=== WHAT NEEDS TO BE DONE ===
Could you recast the lines from the one holding "Spec: line order" through the one holding "-0.077058, 0.993713, -0.553424]]", inclusive, as a numbered list with any blank lines left out?
---------- INFORMATION GIVEN
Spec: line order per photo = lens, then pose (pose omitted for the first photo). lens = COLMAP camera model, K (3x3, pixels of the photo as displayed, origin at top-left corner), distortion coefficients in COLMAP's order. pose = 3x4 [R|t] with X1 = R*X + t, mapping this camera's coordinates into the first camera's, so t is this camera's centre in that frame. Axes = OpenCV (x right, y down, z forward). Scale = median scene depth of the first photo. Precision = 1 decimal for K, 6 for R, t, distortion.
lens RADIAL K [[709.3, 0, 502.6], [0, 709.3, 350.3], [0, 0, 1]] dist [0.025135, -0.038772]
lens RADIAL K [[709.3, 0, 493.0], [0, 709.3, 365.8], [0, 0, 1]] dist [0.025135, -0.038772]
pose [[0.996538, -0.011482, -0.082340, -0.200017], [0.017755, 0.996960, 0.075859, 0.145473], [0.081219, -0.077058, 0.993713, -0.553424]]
--------------------
---------- INFORMATION GIVEN
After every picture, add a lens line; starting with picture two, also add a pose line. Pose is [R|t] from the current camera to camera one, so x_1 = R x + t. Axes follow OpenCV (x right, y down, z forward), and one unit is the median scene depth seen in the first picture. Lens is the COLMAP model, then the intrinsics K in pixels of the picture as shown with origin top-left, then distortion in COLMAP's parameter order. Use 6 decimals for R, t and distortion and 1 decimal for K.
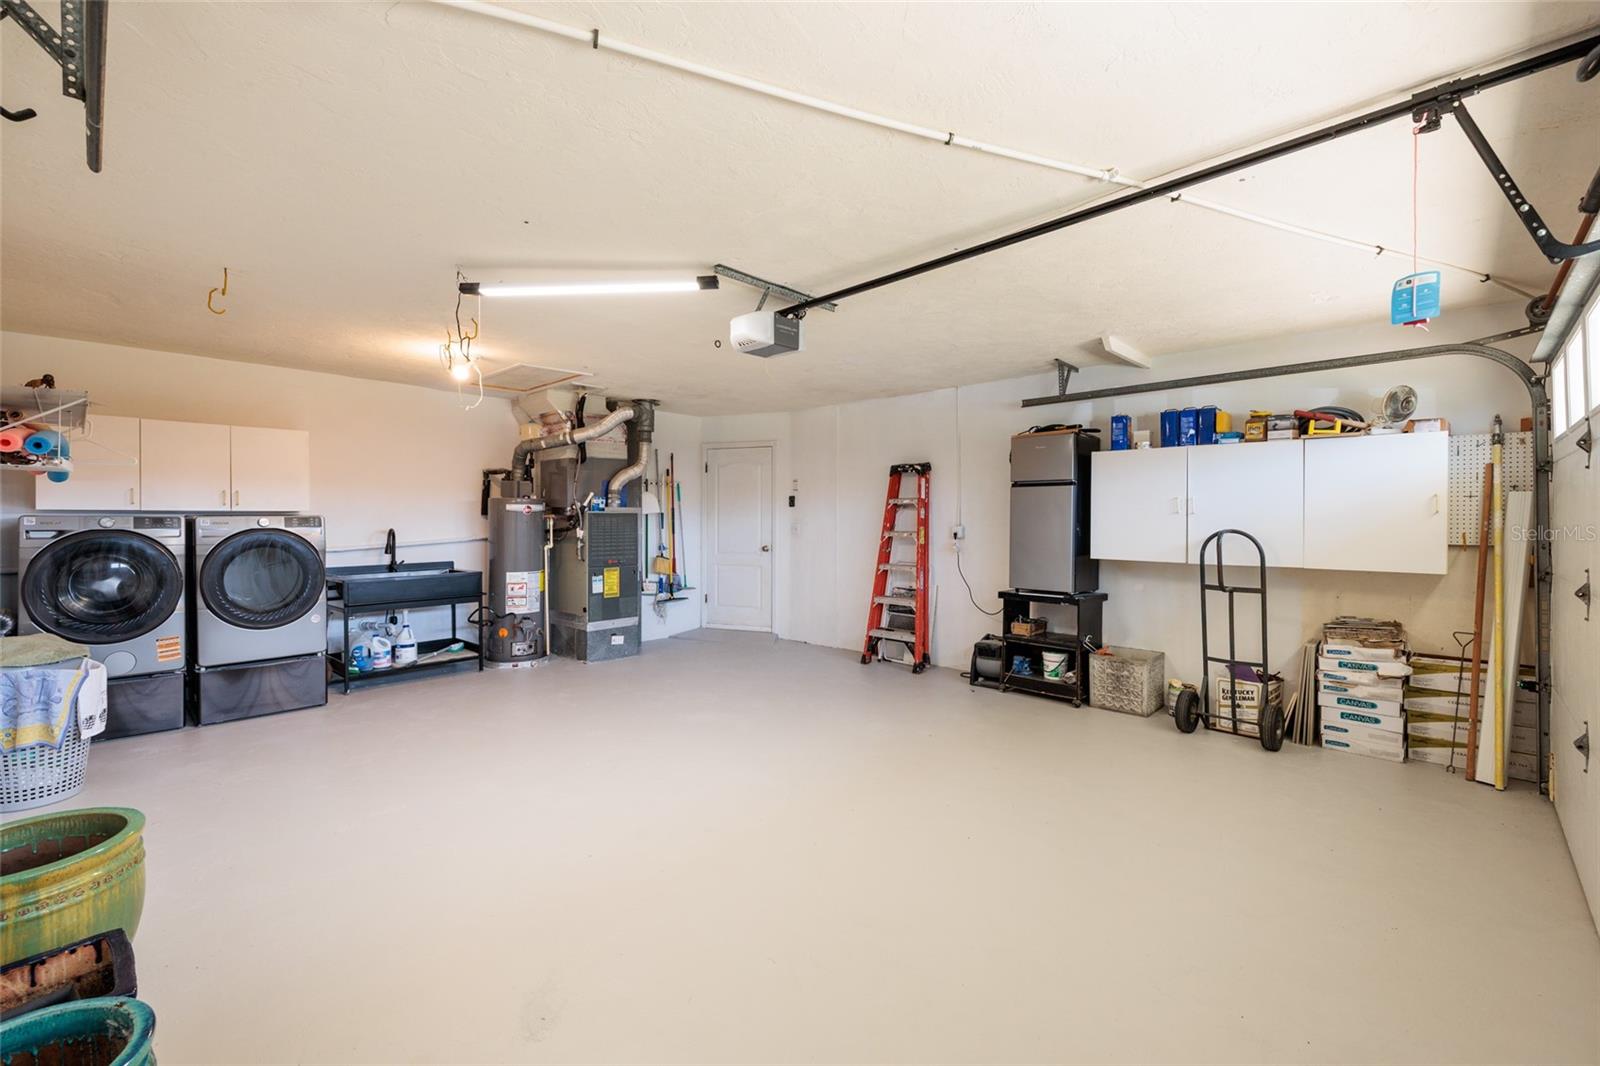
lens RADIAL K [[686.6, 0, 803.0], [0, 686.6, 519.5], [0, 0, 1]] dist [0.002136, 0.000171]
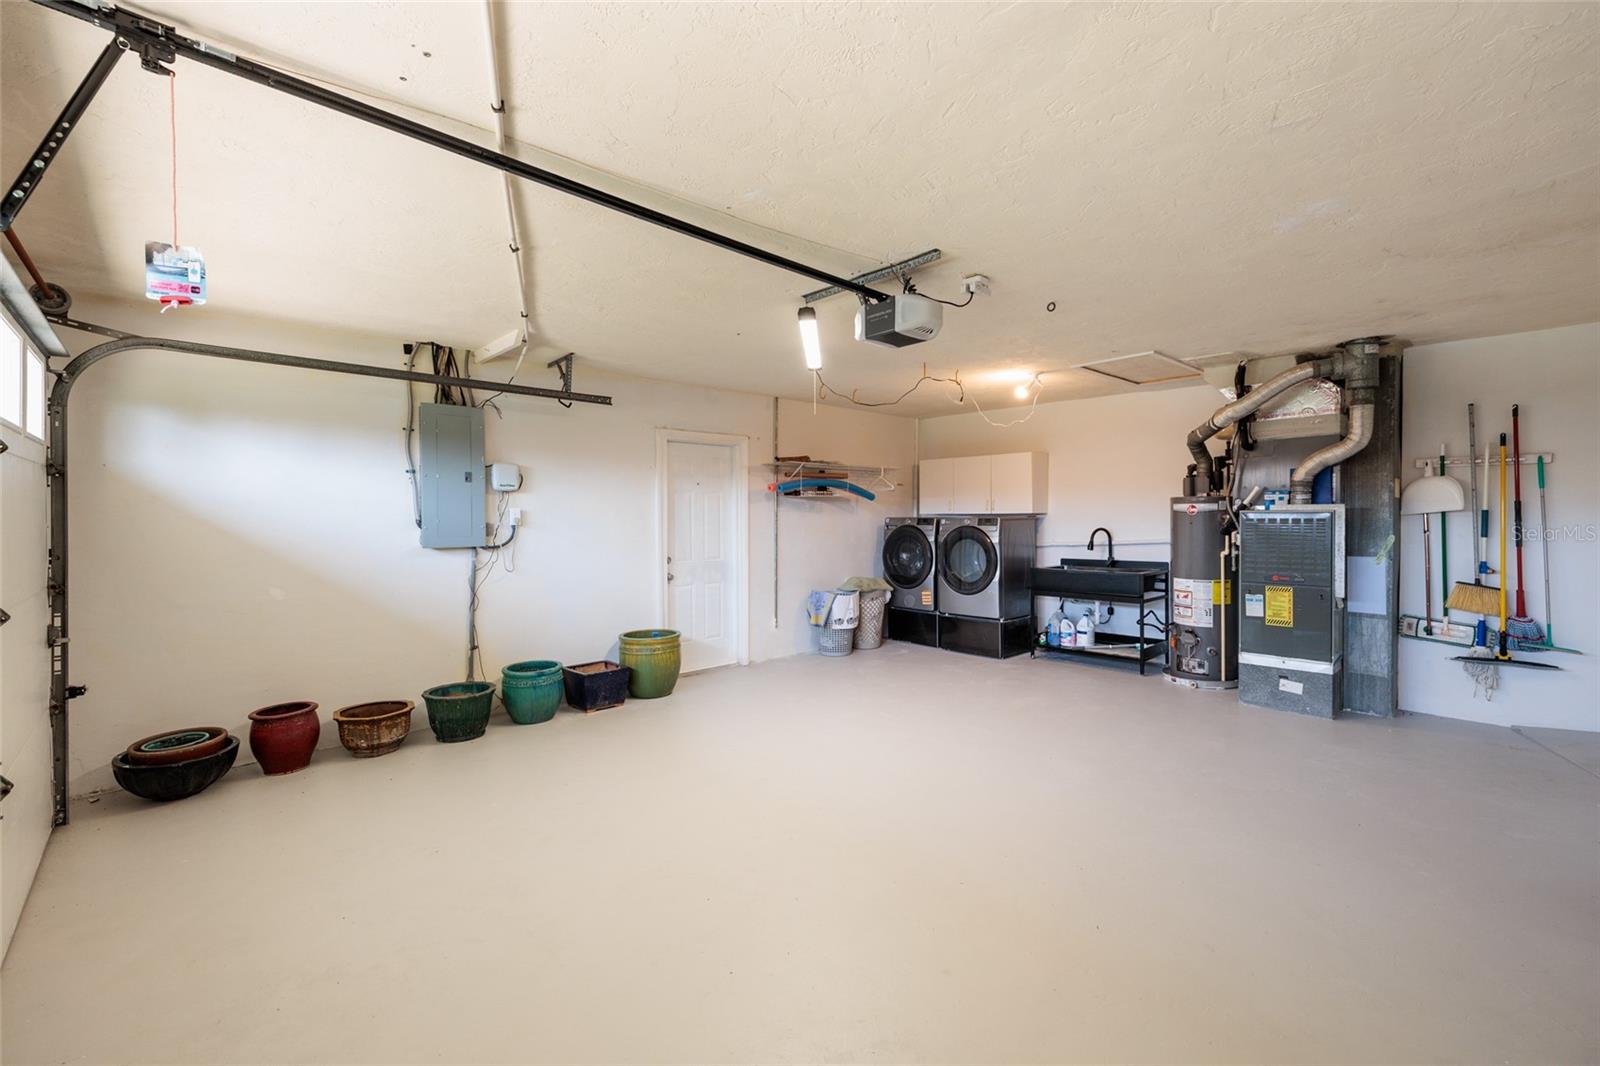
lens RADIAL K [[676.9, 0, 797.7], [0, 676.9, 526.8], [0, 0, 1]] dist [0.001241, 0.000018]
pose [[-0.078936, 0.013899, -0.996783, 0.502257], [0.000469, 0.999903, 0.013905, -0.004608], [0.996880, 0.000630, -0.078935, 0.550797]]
--------------------
=== ANSWER TO THE PROBLEM ===
1. Spec: line order per photo = lens, then pose (pose omitted for the first photo). lens = COLMAP camera model, K (3x3, pixels of the photo as displayed, origin at top-left corner), distortion coefficients in COLMAP's order. pose = 3x4 [R|t] with X1 = R*X + t, mapping this camera's coordinates into the first camera's, so t is this camera's centre in that frame. Axes = OpenCV (x right, y down, z forward). Scale = median scene depth of the first photo. Precision = 1 decimal for K, 6 for R, t, distortion.
2. lens RADIAL K [[709.3, 0, 502.6], [0, 709.3, 350.3], [0, 0, 1]] dist [0.025135, -0.038772]
3. lens RADIAL K [[709.3, 0, 493.0], [0, 709.3, 365.8], [0, 0, 1]] dist [0.025135, -0.038772]
4. pose [[0.996538, -0.011482, -0.082340, -0.200017], [0.017755, 0.996960, 0.075859, 0.145473], [0.081219, -0.077058, 0.993713, -0.553424]]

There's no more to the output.